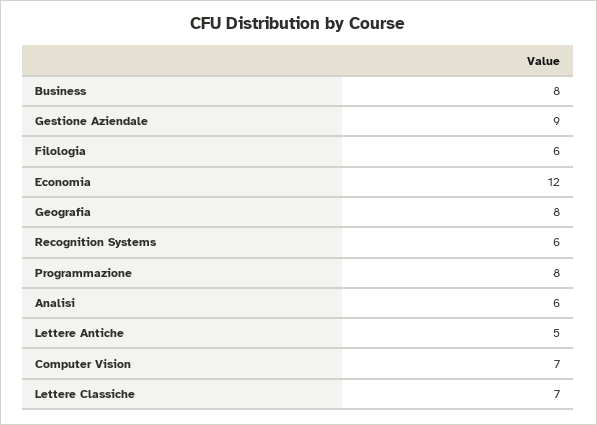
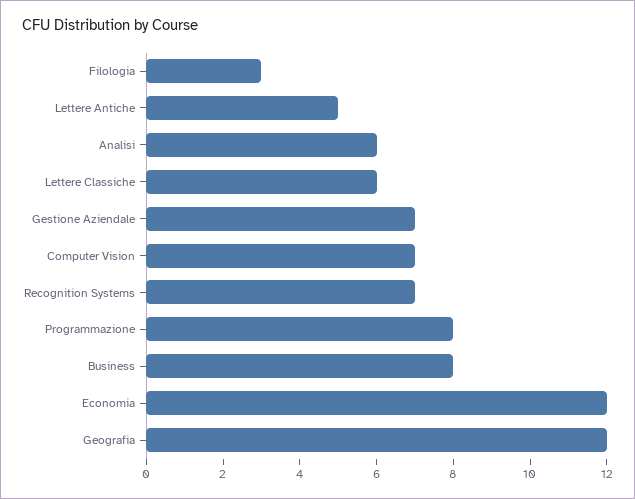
Gestione Aziendale: 9 -> 7
Filologia: 6 -> 3
Geografia: 8 -> 12
Recognition Systems: 6 -> 7
Lettere Classiche: 7 -> 6

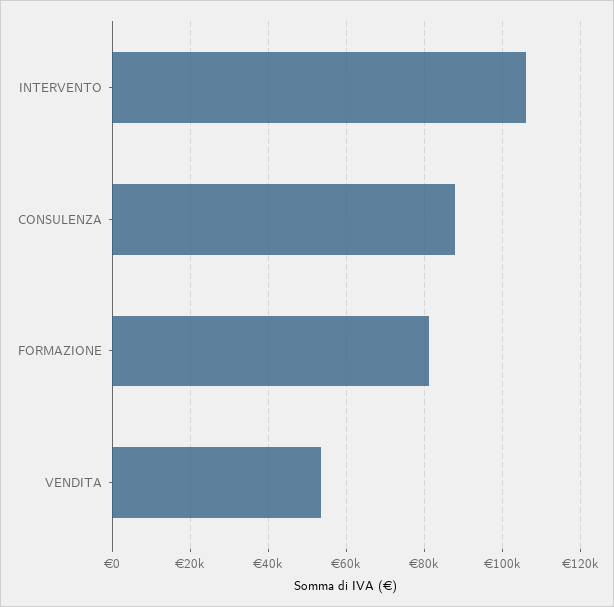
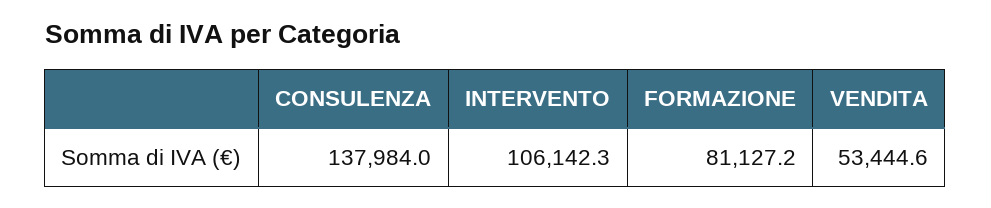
CONSULENZA: 88000 -> 137984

========

**Task:** Your response should consist solely of the lines from the line with "Geografia: 8 -> 12" through the last line of the entries above, printed exactly and without pictures.

**Solved exercise:**
Geografia: 8 -> 12
Recognition Systems: 6 -> 7
Lettere Classiche: 7 -> 6

CONSULENZA: 88000 -> 137984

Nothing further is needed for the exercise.